Emma Volant is an American best-selling author that, after a nasty divorce, decides to leave the US for a small town in North Eastern England. Full of insecurities and low self esteem, she slowly starts to interact with people in the village, specially Brogan McKay, the pub’s bartender and job multitasker. As Emma and Brogan’s friendship grows so does their mutual attraction, but, Emma needs time to heal and Brogan thinks Emma is out of her league. Will they have a happily ever after?

According to the author, this book was conceived after Ms. Spangler and her family spent 9 months living in the north east of England. In her notes, the author described the challenges of writing a book set in England with American and English main characters. As a reader based in Northern Ireland, I appreciate her efforts to explain her spelling choices and pronunciation guidelines for the otherwise perplexing Irish names. I’ve heard so many times people butchering my sons’ Irish names that her endeavour is appreciated.

This book is as much a romance as a crash course in British culture. The author goes beyond highlighting the obvious differences in spellings and regional words and opens up a world of different types of food, habits and social conventions. I found that Ms. Spangler researched the issue well and I found her descriptions of the landscape, the weather and social classes’ issues very realistic. As a foreigner in the UK, I concur with Emma’s problems while driving on the left side and her newfound love for scones and clotted cream!

Written in third person from the point of view of both main characters, I found the book slow in developing the romance mainly because there are a good number of secondary characters and a whole set of cultural differences that needed to be introduced. Some readers who aren’t interested in the clash of cultures or life in small towns might find the pace of the romance too slow. However, once the romance part of the story starts developing, their personal issues and their conflict is realistic and credible.
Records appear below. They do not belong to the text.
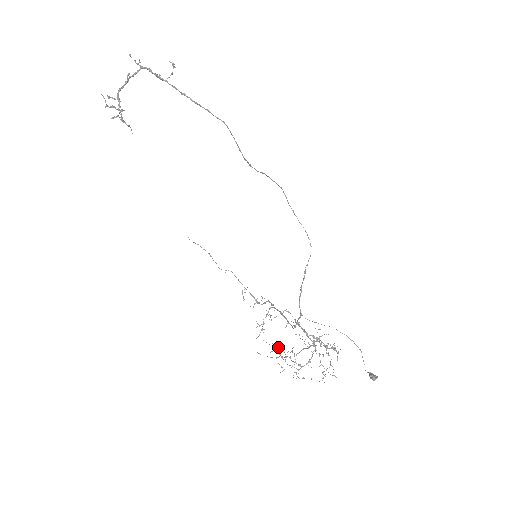
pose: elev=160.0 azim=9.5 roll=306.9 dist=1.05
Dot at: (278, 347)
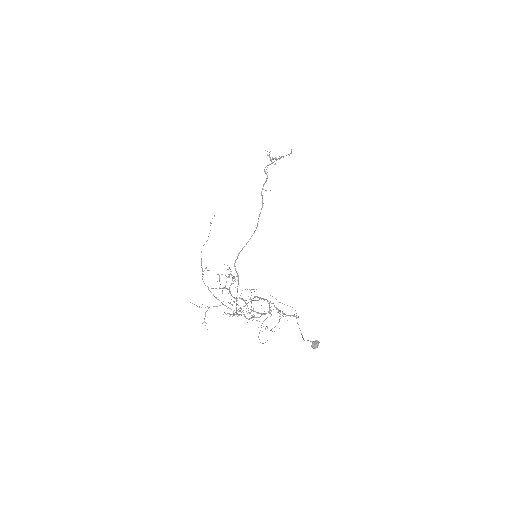
Dot at: occluded
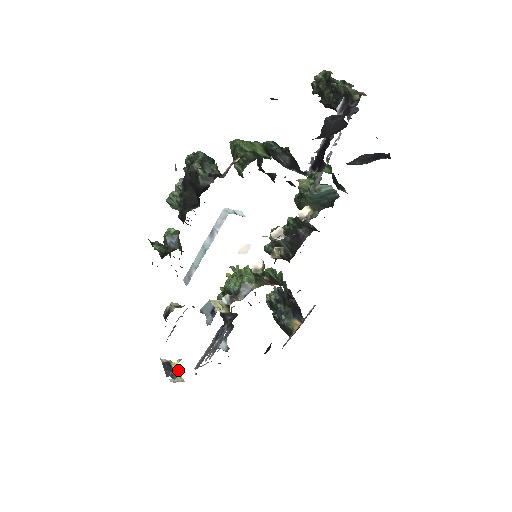
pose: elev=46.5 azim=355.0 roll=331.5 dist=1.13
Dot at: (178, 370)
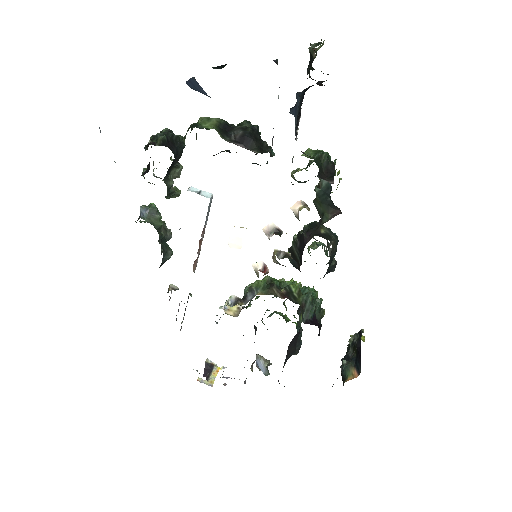
Dot at: (216, 375)
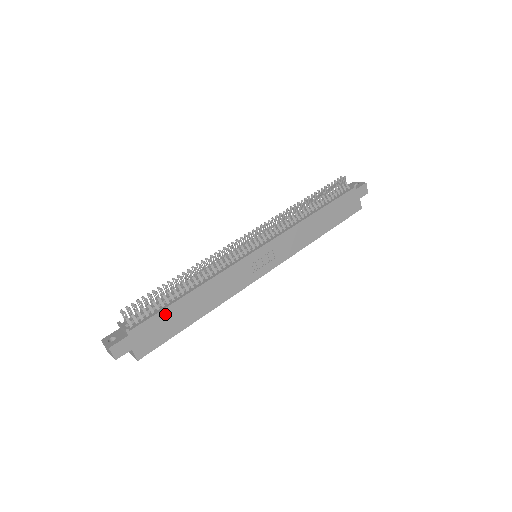
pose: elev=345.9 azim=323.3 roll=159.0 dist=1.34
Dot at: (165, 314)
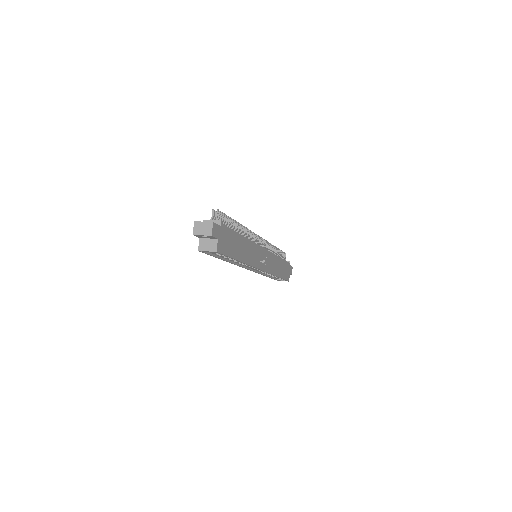
Dot at: (233, 235)
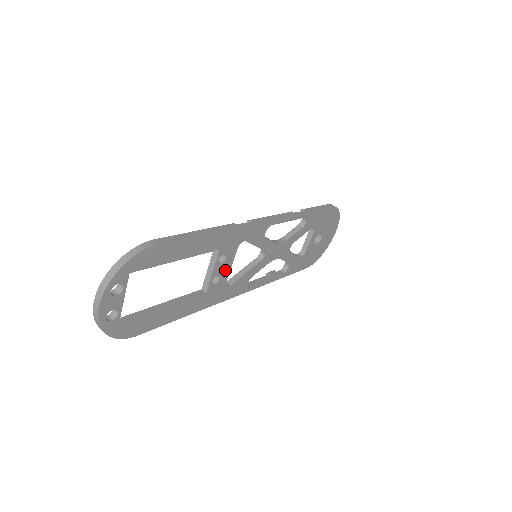
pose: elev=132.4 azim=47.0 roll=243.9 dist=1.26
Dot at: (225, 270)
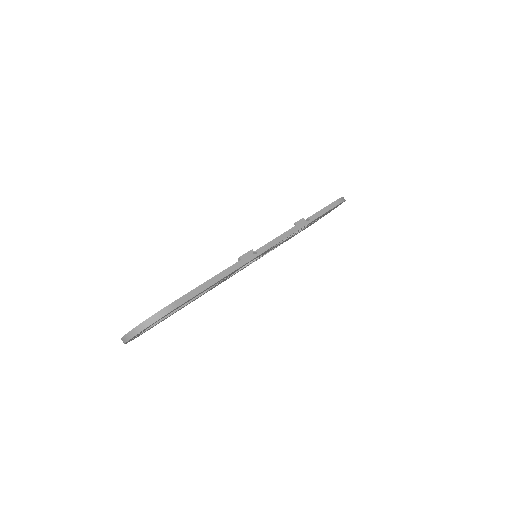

Having said that, while in most of the book both characters voiced their feelings so well, the later stages of their conflict felt a bit forced. The secondary characters are well rounded, even considering that there were lots of them. While I recognise the ubiquitous gossip of small towns, I’m not convinced that the meddling in the mains’ love life is characteristic of British or Irish families. The McKays might be an exception but, in my experience, I find that both British and Irish people, while they love their gossip, they tend not to voice or meddle with other people’s affairs. That’s my only criticism in the depiction of British and Irish cultures as I found that the rest was spot-on.

Overall, a very good story about American and British culture clash with a moving romance at the side. 4.5 stars.

ARC provided by the publisher in exchange for an honest review.